UPDATE 2-Valero warns of bigger first-quarter loss on costs from Texas deep freeze
(Adds details on outlook, shares, background)
April 8 (Reuters) - U.S. refiner Valero Energy Corp on Thursday warned of a bigger first-quarter loss compared to the previous three months due to higher costs related to the severe winter weather in Texas in February.
Freezing weather in U.S. central and southern states in mid-February had led to power outages and gas-supply disruptions that knocked oil refineries and chemical plants out of commission for up to two weeks.
Valero expects net loss attributable to its stockholders in the range of $2.05 to $1.81 per share for the first quarter, compared with an 88 cents per share loss in the fourth quarter.
The estimated preliminary impact of excess energy costs to loss is $1.18 to $1.14 per share, Valero said, adding that the electricity and natural gas costs were incurred mainly by its refining and ethanol business segments.
U.S. Gulf Coast refining segment's operating income would be hit by about $480 million due to the additional costs, while the U.S. Mid-Continent region's income could be impacted by as much as $45 million.

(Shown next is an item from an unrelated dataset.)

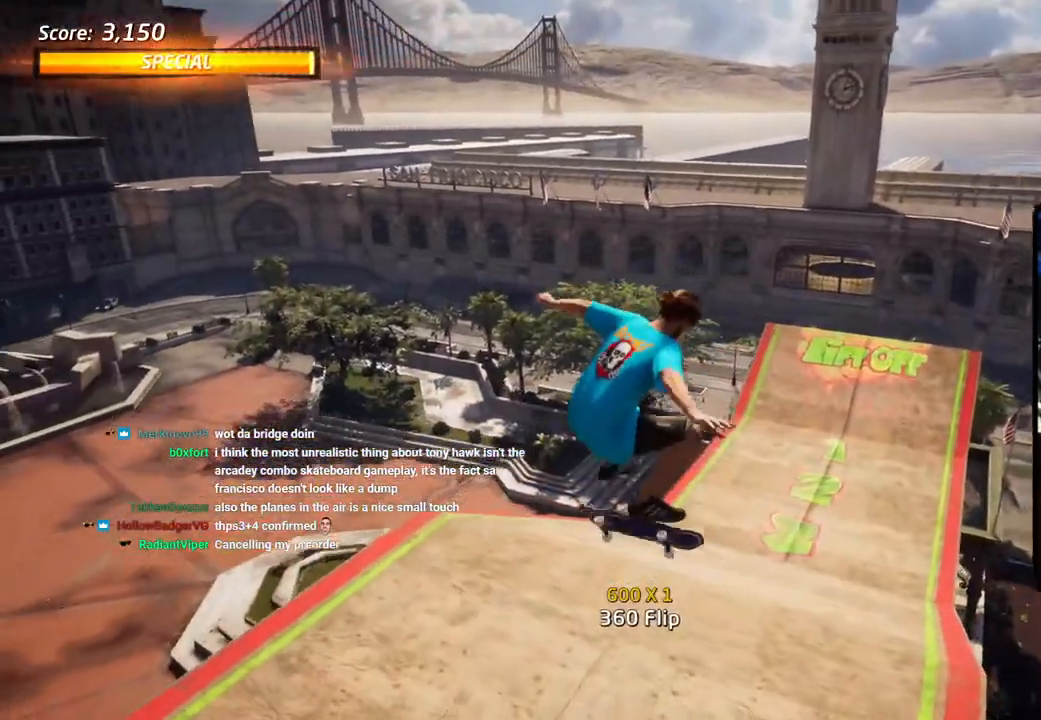
{"dt_ms": 500, "buttons": ["DPAD_DOWN"], "left_stick": "center", "right_stick": "center", "events": [[200, "DPAD_DOWN", "down"], [367, "CROSS", "up"]]}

Shares of the company, which is set to report results on April 22, fell as much as 1% in premarket trading, while oil prices remained broadly flat.
Valero, like other refiners, had pinned its hopes on widespread COVID-19 vaccinations to ease travel curbs and improve fuel demand after last year saw one of the industry's worst downturns ever.
However, the unexpectedly severe winter is set to hurt profit for producers and refiners that had to shut some operations.
Rival Phillip 66 forecast a bigger-than-expected adjusted loss for the first quarter, citing the severe winter that battered its U.S. Gulf Coast petrochemical operations.